BEGIN Available data

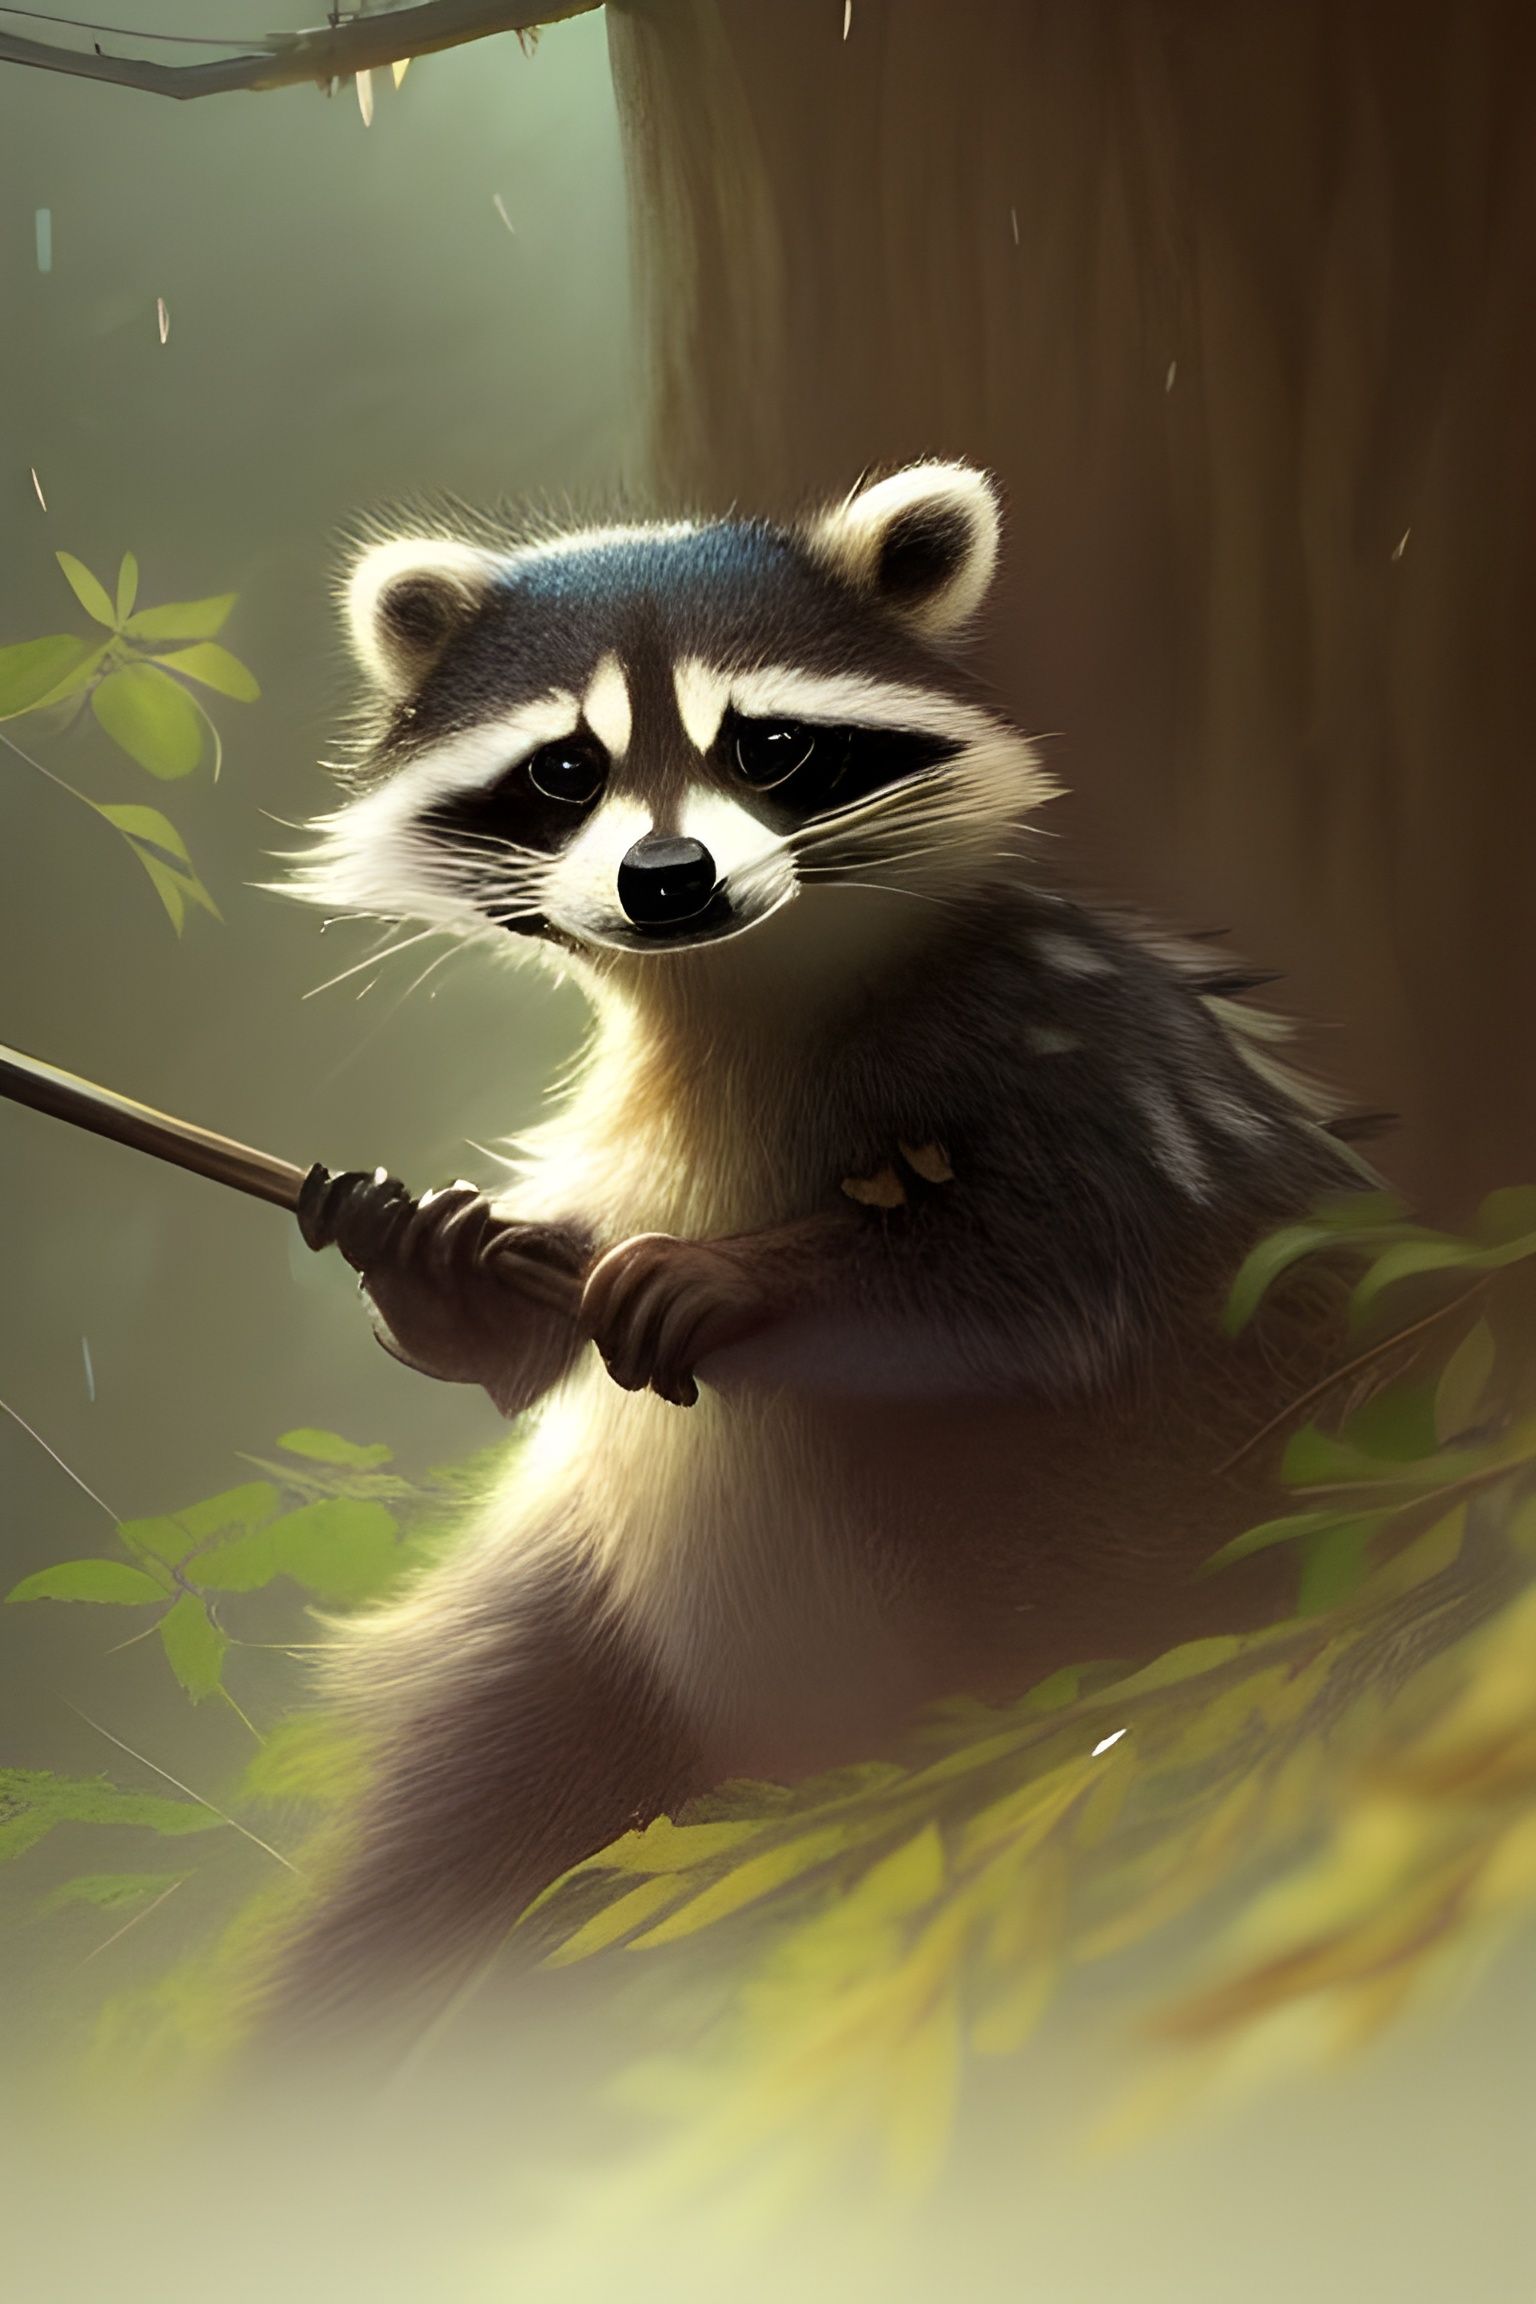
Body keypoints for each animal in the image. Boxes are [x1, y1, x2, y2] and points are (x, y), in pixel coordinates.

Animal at [278, 461, 1359, 2025]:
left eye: (771, 745)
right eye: (566, 769)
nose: (668, 878)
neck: (718, 982)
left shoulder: (1078, 1037)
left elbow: (1052, 1264)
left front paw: (752, 1275)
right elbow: (531, 1343)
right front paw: (436, 1270)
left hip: (1110, 1514)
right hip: (589, 1641)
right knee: (430, 1841)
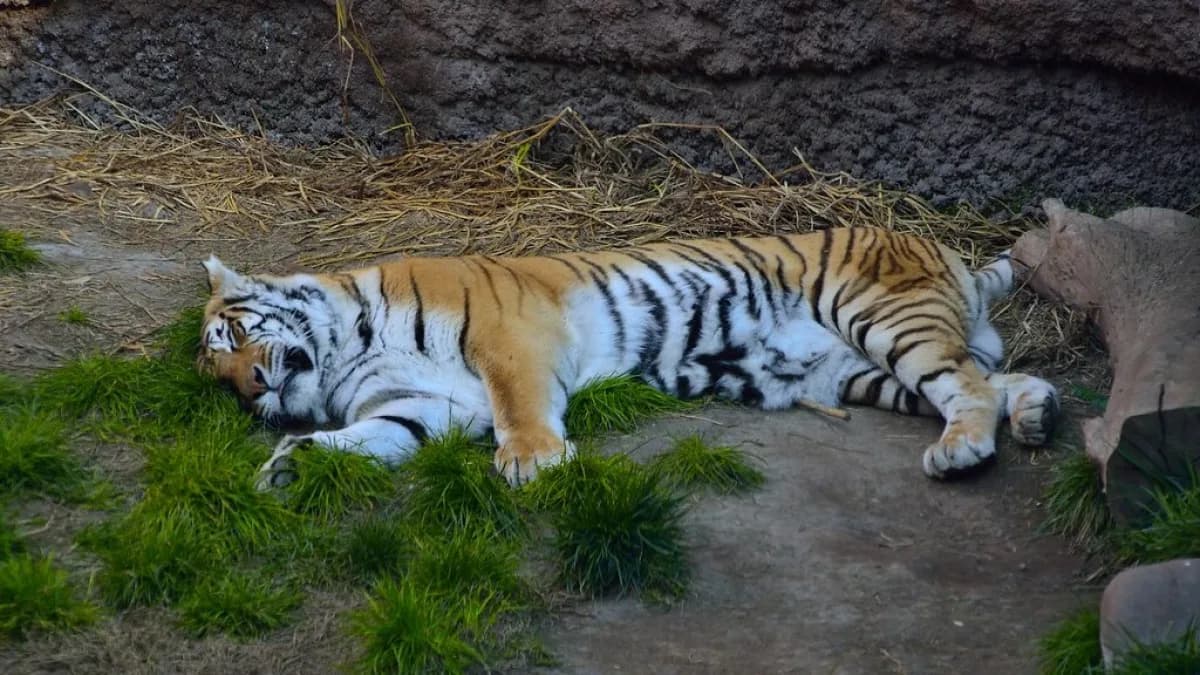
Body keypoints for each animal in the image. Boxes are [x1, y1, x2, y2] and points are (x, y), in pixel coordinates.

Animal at [198, 226, 1059, 490]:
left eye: (231, 341)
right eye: (225, 387)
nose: (255, 390)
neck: (347, 350)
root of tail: (939, 246)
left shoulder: (507, 334)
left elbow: (518, 400)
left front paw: (532, 460)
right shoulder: (424, 405)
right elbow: (366, 440)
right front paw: (290, 463)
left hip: (882, 319)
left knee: (965, 383)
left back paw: (962, 449)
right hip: (854, 370)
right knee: (985, 374)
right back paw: (1036, 414)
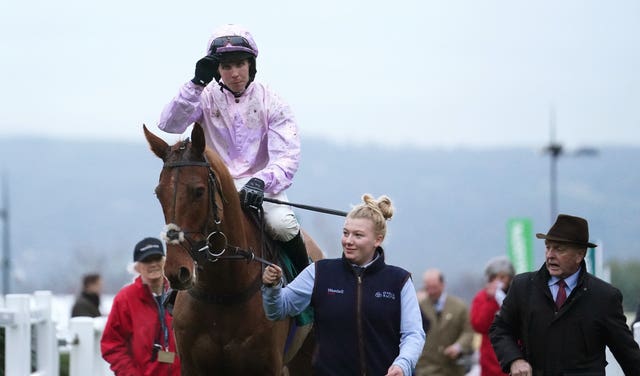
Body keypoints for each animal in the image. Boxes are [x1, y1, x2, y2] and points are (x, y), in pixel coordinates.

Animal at [141, 124, 320, 376]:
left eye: (199, 191)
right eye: (159, 193)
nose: (177, 271)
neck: (224, 292)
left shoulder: (268, 366)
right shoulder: (192, 366)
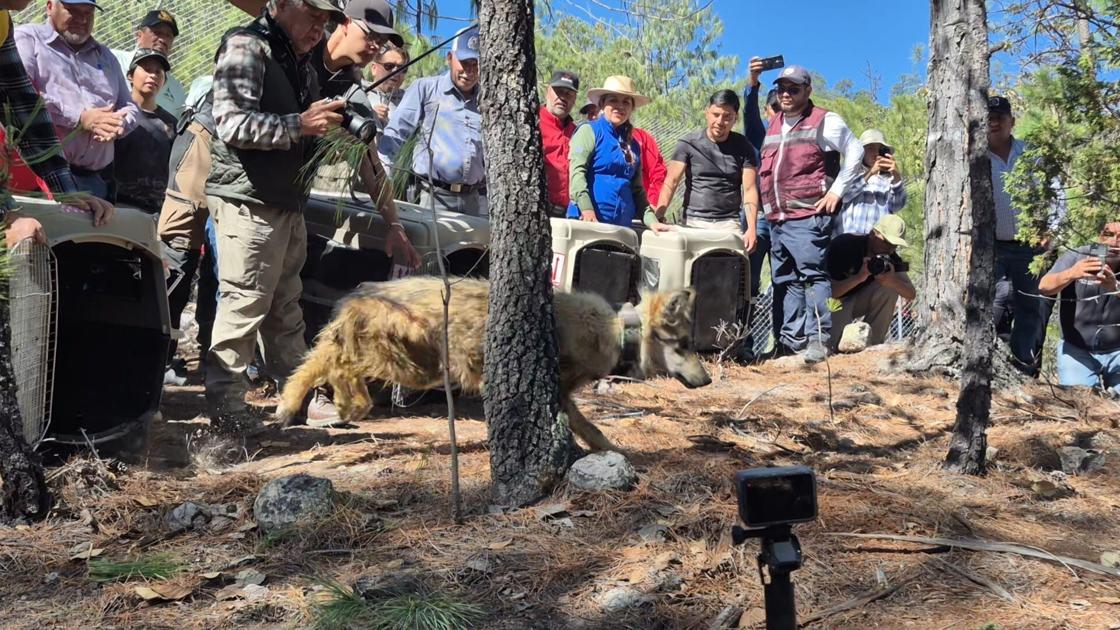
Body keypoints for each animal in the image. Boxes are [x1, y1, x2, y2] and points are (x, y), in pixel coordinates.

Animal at [275, 277, 712, 451]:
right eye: (685, 344)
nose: (708, 381)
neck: (618, 331)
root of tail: (360, 294)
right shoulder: (558, 389)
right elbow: (584, 425)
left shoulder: (564, 394)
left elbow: (592, 429)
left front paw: (609, 450)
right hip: (410, 366)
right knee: (338, 364)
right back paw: (339, 404)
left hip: (410, 364)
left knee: (319, 357)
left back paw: (301, 404)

END Available data

**Instructions for the task:** In your answer, give every line of the listing above exactly, and do not include the images.

**Output:**
Body keypoints for each animal in the image. Boxes are [x1, y1, x2, y2] and points are (x, y), in pixel coordinates.

Animal at [278, 461, 1359, 2025]:
left eye: (771, 745)
right eye: (566, 769)
nose: (668, 878)
neck: (718, 982)
left shoulder: (1078, 1037)
left elbow: (1052, 1264)
left front paw: (752, 1275)
right elbow: (531, 1343)
right front paw: (436, 1270)
left hip: (1110, 1514)
right hip: (589, 1641)
right knee: (430, 1841)
Body keypoints for each animal in the image. Boxes are [x1, y1, x2, y2] and points are (x, y), in pixel coordinates.

Animal at [198, 226, 1059, 490]:
left eye: (231, 341)
right eye: (225, 387)
nose: (255, 390)
neck: (347, 350)
root of tail: (939, 246)
left shoulder: (507, 334)
left elbow: (518, 400)
left front paw: (532, 460)
right shoulder: (424, 405)
right elbow: (366, 440)
right front paw: (290, 463)
left hip: (882, 319)
left knee: (965, 383)
left back paw: (962, 449)
right hip: (854, 370)
right knee: (985, 374)
right back paw: (1036, 414)
Body keypoints for each animal in the image. Boxes are [x1, y1, x2, y2] and points are (x, y), in pixel coordinates.

Animal at [141, 124, 320, 376]:
left eye: (199, 191)
right eye: (159, 193)
nose: (177, 271)
neck: (224, 292)
left shoulder: (268, 366)
right shoulder: (192, 366)
Body keypoints for each animal in the image. Boxes are [x1, y1, x2, y2] and points are (x, y), in pixel coordinates.

Animal at [275, 277, 712, 451]:
right eye: (685, 344)
nose: (708, 381)
neck: (618, 331)
root of tail: (360, 294)
right shoulder: (558, 389)
right elbow: (584, 425)
left shoulder: (564, 394)
left elbow: (592, 429)
left front paw: (609, 450)
right hip: (410, 366)
right knee: (338, 364)
right back paw: (339, 404)
left hip: (410, 364)
left knee: (319, 357)
left back paw: (301, 404)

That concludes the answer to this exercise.